§ YOUR GOAL
Line by line, retype the whole listing exactly.
-- Opening Marker --
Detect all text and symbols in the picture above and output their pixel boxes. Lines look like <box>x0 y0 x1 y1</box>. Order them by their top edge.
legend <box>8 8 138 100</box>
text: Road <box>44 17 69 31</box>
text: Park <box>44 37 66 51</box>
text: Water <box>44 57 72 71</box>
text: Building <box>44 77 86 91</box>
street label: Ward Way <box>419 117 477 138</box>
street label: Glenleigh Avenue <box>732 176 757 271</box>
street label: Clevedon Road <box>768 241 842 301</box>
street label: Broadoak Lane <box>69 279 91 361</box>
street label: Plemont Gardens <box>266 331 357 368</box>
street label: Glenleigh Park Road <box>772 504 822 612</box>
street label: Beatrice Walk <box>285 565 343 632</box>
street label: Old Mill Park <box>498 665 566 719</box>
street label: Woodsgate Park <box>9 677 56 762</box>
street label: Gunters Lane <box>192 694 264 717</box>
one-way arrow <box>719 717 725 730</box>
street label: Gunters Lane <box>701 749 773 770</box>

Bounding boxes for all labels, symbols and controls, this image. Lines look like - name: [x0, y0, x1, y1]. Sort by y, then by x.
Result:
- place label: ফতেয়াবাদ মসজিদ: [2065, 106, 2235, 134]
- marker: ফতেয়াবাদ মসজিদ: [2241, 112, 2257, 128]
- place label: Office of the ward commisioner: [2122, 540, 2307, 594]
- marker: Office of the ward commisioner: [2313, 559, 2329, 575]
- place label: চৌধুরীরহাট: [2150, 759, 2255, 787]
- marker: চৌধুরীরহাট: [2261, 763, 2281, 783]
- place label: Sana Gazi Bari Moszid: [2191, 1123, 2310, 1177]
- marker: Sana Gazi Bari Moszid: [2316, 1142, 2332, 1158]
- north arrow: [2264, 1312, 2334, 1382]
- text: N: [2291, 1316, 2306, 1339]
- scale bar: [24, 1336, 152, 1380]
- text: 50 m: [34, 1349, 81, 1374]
-- Closing Marker --
§ YOUR SOLUTION
Detect all text and symbols in the picture above and output their pixel boxes. Lines look like <box>x0 y0 x1 y1</box>. Order them by their top edge.
legend <box>8 8 138 100</box>
text: Road <box>44 17 69 31</box>
text: Park <box>44 37 66 51</box>
text: Water <box>44 57 72 71</box>
text: Building <box>44 77 86 91</box>
street label: Ward Way <box>419 117 477 138</box>
street label: Glenleigh Avenue <box>732 176 757 271</box>
street label: Clevedon Road <box>768 241 842 301</box>
street label: Broadoak Lane <box>69 279 91 361</box>
street label: Plemont Gardens <box>266 331 357 368</box>
street label: Glenleigh Park Road <box>772 504 822 612</box>
street label: Beatrice Walk <box>285 565 343 632</box>
street label: Old Mill Park <box>498 665 566 719</box>
street label: Woodsgate Park <box>9 677 56 762</box>
street label: Gunters Lane <box>192 694 264 717</box>
one-way arrow <box>719 717 725 730</box>
street label: Gunters Lane <box>701 749 773 770</box>

Bounding boxes for all labels, symbols and controls, this image. Lines look like - name: [x0, y0, x1, y1]. Sort by y, then by x.
Result:
- place label: ফতেয়াবাদ মসজিদ: [2065, 106, 2235, 134]
- marker: ফতেয়াবাদ মসজিদ: [2241, 112, 2257, 128]
- place label: Office of the ward commisioner: [2122, 540, 2307, 594]
- marker: Office of the ward commisioner: [2313, 559, 2329, 575]
- place label: চৌধুরীরহাট: [2150, 759, 2255, 787]
- marker: চৌধুরীরহাট: [2261, 763, 2281, 783]
- place label: Sana Gazi Bari Moszid: [2191, 1123, 2310, 1177]
- marker: Sana Gazi Bari Moszid: [2316, 1142, 2332, 1158]
- north arrow: [2264, 1312, 2334, 1382]
- text: N: [2291, 1316, 2306, 1339]
- scale bar: [24, 1336, 152, 1380]
- text: 50 m: [34, 1349, 81, 1374]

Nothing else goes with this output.